Document-Term Matrix
Explore the creation and interpretation of document-term matrices, a key structured data format for text analysis. Understand how rows represent documents and columns represent terms with frequencies. Discover how to use R's tm package to find frequent terms and gain insights into text corpora.
We'll cover the following...
A document-term matrix is fairly simple to understand. It is a matrix with rows and columns.
Each row represents a document. In our case, there will be one row for Frankenstein and a second row for The Last Man.
Each column represents a term. In this case, terms are words, although they can be sentences, lines, paragraphs, or n-grams (more on these in a later lesson).
Each cell in the matrix contains the frequency of the term in the document.
On the other hand, a term-document matrix (TDM) is a data structure that is essentially the transpose of a document-term matrix. It also consists of rows and columns but with a different arrangement.
Each row in a TDM represents a term. For instance, if we have a set of terms like love, hate, joy, and so forth, each term will have its own row in the matrix.
Each column in the TDM represents a document. For example, if we have documents named Document 1, Document 2, and Document 3, these will be represented as separate columns in the matrix.
Each cell in the term-document matrix contains the frequency of the term in the corresponding document.
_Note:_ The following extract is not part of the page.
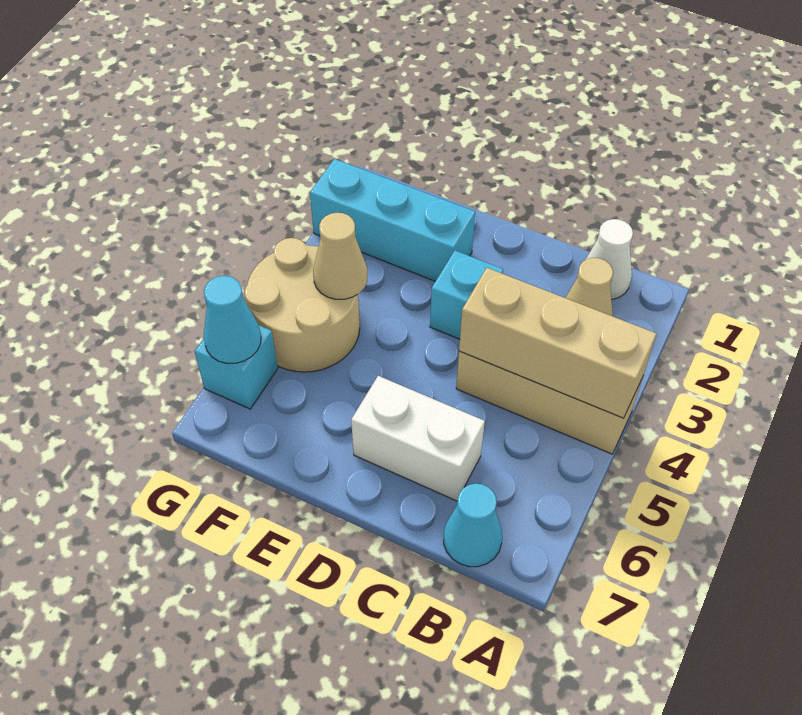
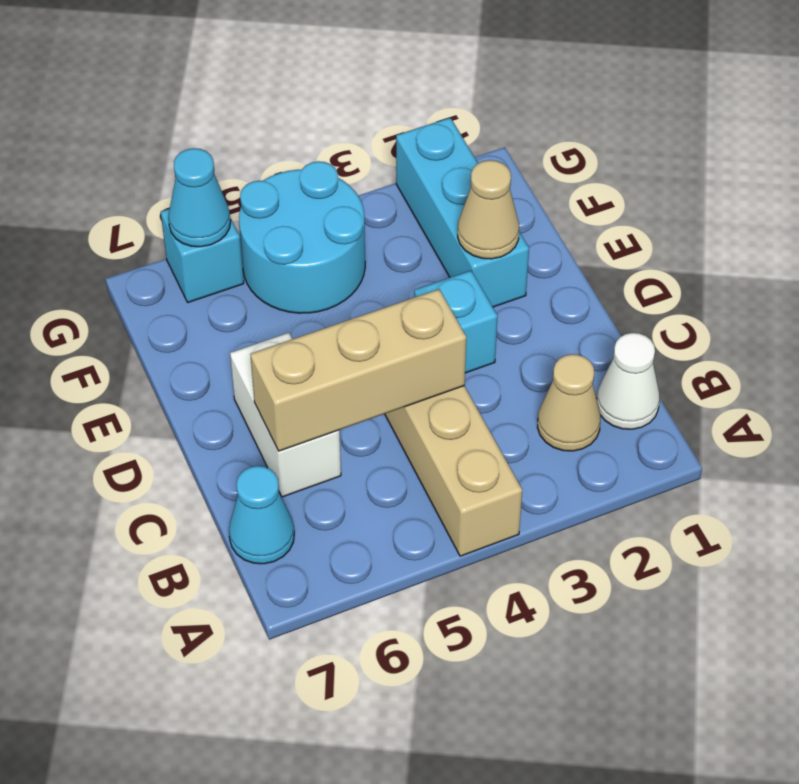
tan brick A4:C4 level 2 -> tan brick C4:C6 level 2
tan round brick F4:G5 level 1 -> cyan round brick F4:G5 level 1
tan cone F4 level 2 -> tan cone E2 level 2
This matrix is often used to examine the occurrence of specific terms across various documents, enabling researchers to gain insights into how certain terms are distributed throughout the collection of documents.
Understanding the DTM
The easiest way to understand a document-term matrix is to look at one. Here’s the code to create a DTM from the corpus we’ve been working with.
Line 9: This produces an abbreviated view of the DTM. For our immediate purposes, we can ignore the first six lines and jump to the table at the bottom of the output.
First, notice that each row is labeled with the title of a document. The first row is mws_frankenstein.txt, and the second row is mws_lastman.txt (this column is labeled as Docs).
Then, notice each column is labeled with a term. The inspect( ) function only shows 10 of the 27,389 total terms. In this case, terms are words and include “and,” “for,” “had,” “her,” and so on.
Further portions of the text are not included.